● **PROVIDED ENTRIES**:
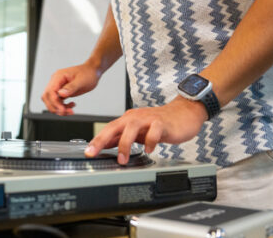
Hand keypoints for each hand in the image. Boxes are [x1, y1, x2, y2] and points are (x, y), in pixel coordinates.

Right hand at [41, 62, 102, 114]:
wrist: (92, 71)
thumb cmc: (88, 73)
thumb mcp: (81, 81)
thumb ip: (71, 87)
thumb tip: (60, 94)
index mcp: (59, 76)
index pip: (50, 91)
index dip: (54, 102)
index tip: (62, 109)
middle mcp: (56, 81)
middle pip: (47, 97)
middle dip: (55, 107)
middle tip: (65, 112)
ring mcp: (58, 86)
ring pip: (52, 101)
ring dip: (59, 108)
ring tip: (70, 111)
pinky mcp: (62, 91)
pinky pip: (58, 101)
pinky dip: (63, 106)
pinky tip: (71, 105)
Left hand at [84, 97, 207, 162]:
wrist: (184, 113)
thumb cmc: (160, 123)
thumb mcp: (139, 131)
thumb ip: (124, 137)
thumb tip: (106, 145)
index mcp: (128, 119)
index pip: (108, 129)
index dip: (97, 140)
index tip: (88, 152)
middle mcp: (135, 117)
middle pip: (114, 126)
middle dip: (102, 139)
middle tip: (93, 152)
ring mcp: (148, 119)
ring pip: (131, 128)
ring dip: (125, 144)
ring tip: (122, 159)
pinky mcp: (162, 123)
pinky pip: (154, 131)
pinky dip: (150, 141)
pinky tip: (149, 150)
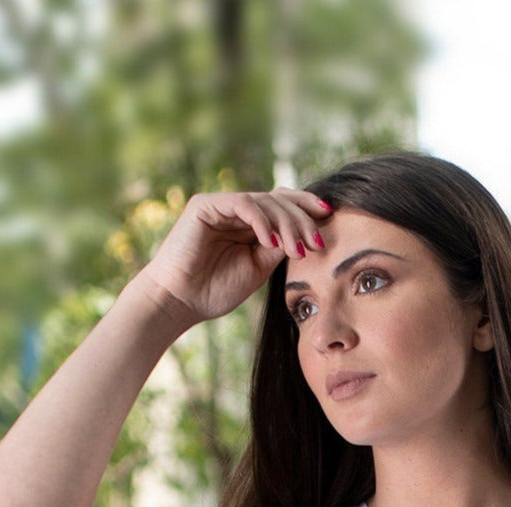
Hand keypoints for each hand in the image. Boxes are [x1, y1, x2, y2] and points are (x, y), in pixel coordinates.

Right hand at [131, 187, 333, 330]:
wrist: (180, 302)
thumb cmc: (214, 291)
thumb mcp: (258, 269)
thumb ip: (279, 248)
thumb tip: (306, 233)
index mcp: (249, 225)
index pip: (282, 206)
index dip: (306, 209)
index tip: (330, 218)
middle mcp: (236, 211)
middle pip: (278, 199)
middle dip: (302, 219)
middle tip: (317, 241)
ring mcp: (220, 205)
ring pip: (264, 201)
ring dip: (286, 224)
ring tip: (297, 249)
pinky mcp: (205, 205)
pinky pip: (242, 204)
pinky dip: (261, 220)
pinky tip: (272, 241)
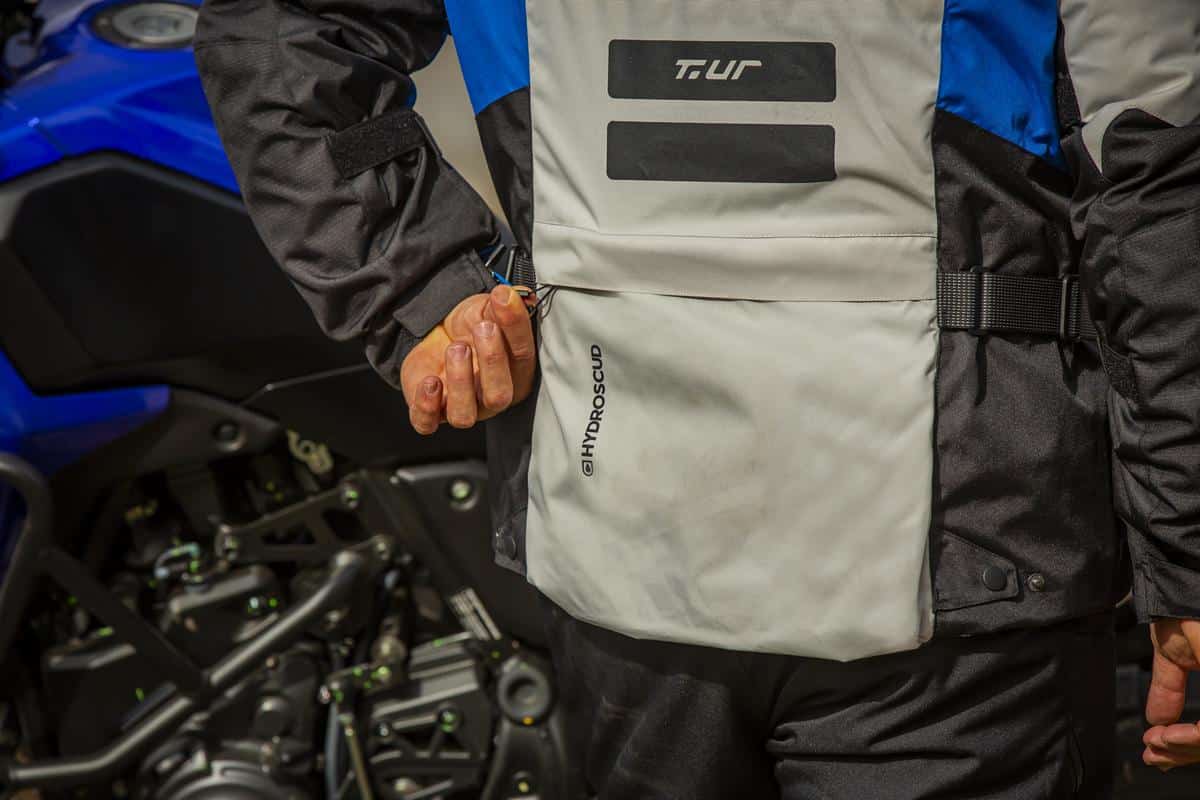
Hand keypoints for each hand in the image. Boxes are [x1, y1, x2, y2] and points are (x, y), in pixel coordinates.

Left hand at [399, 284, 535, 433]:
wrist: (440, 334)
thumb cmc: (471, 328)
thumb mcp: (488, 311)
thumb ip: (503, 304)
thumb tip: (513, 294)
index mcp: (516, 373)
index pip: (523, 357)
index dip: (515, 328)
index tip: (503, 299)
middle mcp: (492, 397)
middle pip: (499, 396)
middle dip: (491, 361)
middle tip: (482, 328)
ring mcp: (463, 408)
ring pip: (464, 415)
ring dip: (459, 381)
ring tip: (455, 348)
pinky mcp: (431, 412)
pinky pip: (427, 424)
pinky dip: (426, 406)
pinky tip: (430, 380)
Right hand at [1144, 619, 1199, 769]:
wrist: (1179, 576)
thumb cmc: (1180, 604)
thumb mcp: (1172, 650)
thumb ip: (1167, 687)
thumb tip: (1156, 721)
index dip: (1187, 742)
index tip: (1156, 745)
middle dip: (1183, 751)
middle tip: (1154, 752)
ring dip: (1186, 747)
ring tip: (1158, 743)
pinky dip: (1195, 736)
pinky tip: (1171, 735)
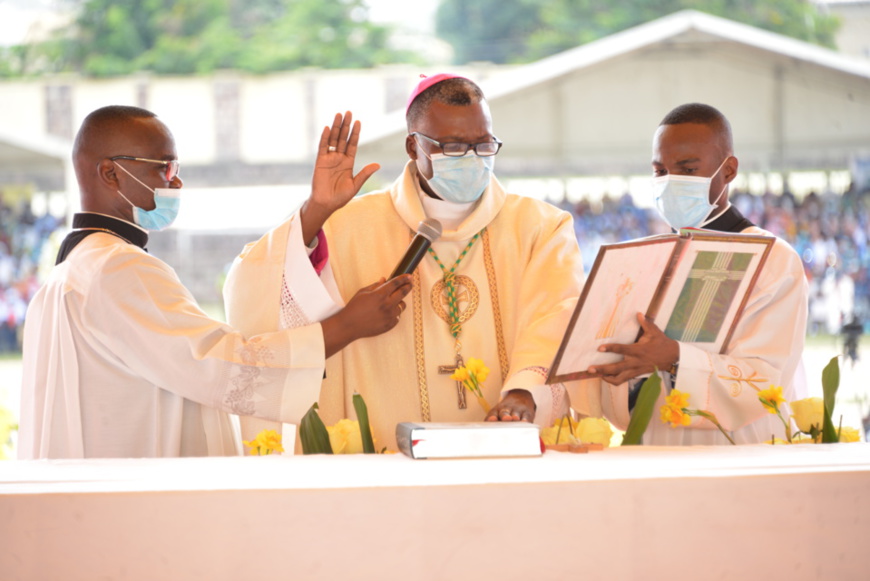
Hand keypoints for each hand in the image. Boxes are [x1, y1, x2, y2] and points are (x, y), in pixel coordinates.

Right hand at [301, 112, 379, 244]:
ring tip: (339, 115)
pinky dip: (325, 138)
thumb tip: (378, 164)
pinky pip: (323, 147)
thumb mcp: (355, 185)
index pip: (352, 144)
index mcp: (348, 162)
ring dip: (336, 127)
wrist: (326, 204)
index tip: (358, 122)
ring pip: (333, 139)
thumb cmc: (340, 197)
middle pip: (343, 138)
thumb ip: (365, 174)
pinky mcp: (320, 161)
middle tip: (349, 112)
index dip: (355, 133)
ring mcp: (329, 158)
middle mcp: (339, 158)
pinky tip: (328, 128)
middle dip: (346, 125)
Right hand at [321, 274, 412, 357]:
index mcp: (379, 295)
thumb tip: (385, 279)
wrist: (349, 326)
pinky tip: (386, 313)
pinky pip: (397, 317)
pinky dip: (394, 313)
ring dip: (399, 302)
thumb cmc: (354, 307)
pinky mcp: (390, 325)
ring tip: (391, 301)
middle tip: (410, 284)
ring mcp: (389, 316)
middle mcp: (386, 305)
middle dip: (408, 286)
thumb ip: (375, 285)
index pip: (396, 283)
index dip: (404, 278)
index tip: (409, 276)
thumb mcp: (363, 292)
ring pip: (402, 306)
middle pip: (403, 293)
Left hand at [485, 389, 535, 422]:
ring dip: (515, 417)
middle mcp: (507, 409)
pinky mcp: (527, 413)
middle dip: (504, 415)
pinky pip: (526, 416)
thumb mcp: (497, 412)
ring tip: (515, 419)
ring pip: (515, 414)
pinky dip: (526, 420)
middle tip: (505, 418)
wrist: (521, 396)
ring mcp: (518, 410)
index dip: (492, 416)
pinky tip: (525, 422)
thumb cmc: (506, 410)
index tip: (492, 419)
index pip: (493, 413)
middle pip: (504, 412)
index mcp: (497, 409)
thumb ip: (492, 420)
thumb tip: (487, 432)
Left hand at [587, 312, 679, 385]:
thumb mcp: (654, 332)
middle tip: (590, 368)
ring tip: (595, 375)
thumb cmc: (661, 343)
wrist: (672, 358)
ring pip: (618, 378)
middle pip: (616, 368)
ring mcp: (635, 370)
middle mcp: (635, 362)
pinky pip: (622, 381)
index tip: (600, 348)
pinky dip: (613, 381)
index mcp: (638, 350)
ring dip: (606, 377)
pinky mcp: (636, 375)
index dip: (610, 349)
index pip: (622, 349)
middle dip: (602, 369)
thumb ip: (645, 323)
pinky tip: (605, 377)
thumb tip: (638, 313)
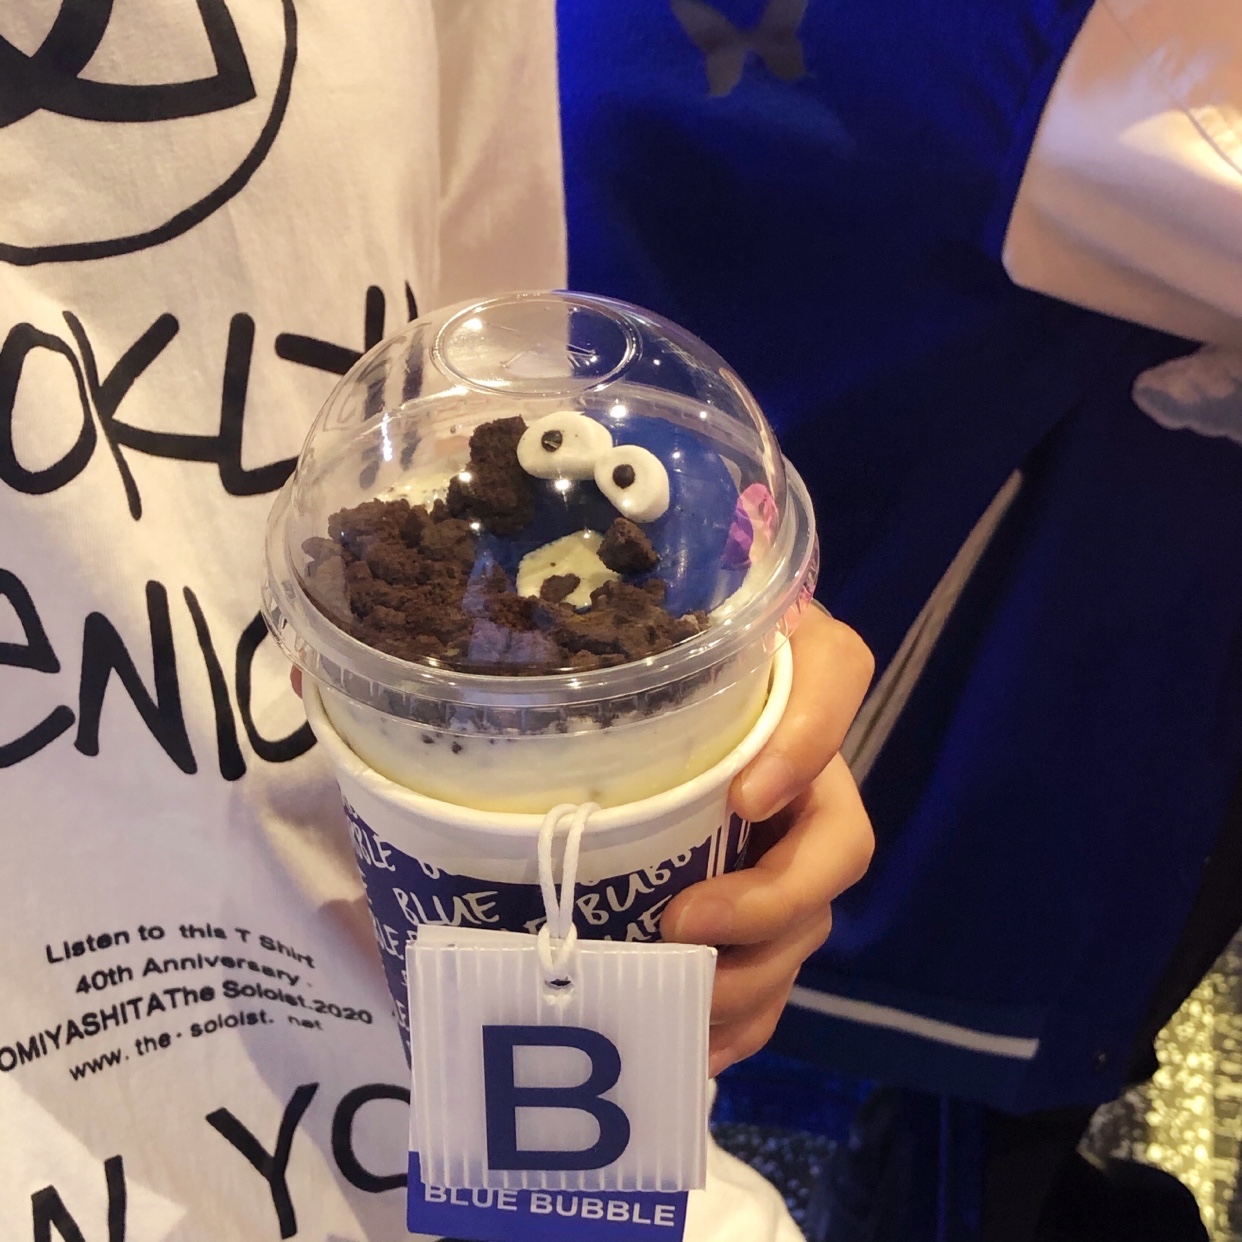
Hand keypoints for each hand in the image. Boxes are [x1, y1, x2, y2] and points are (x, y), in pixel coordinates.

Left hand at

● **WHAT NEEDS TO BE DONE**:
Report each line in the preceding entries that holds the string "Left".

● **ANSWER FOR THIS EXERCISE**:
Left hand at [84, 97, 207, 162]:
Left hand at [399, 284, 535, 433]:
Left hand at [485, 389, 535, 422]:
Left hand at [587, 312, 679, 385]:
Left hand at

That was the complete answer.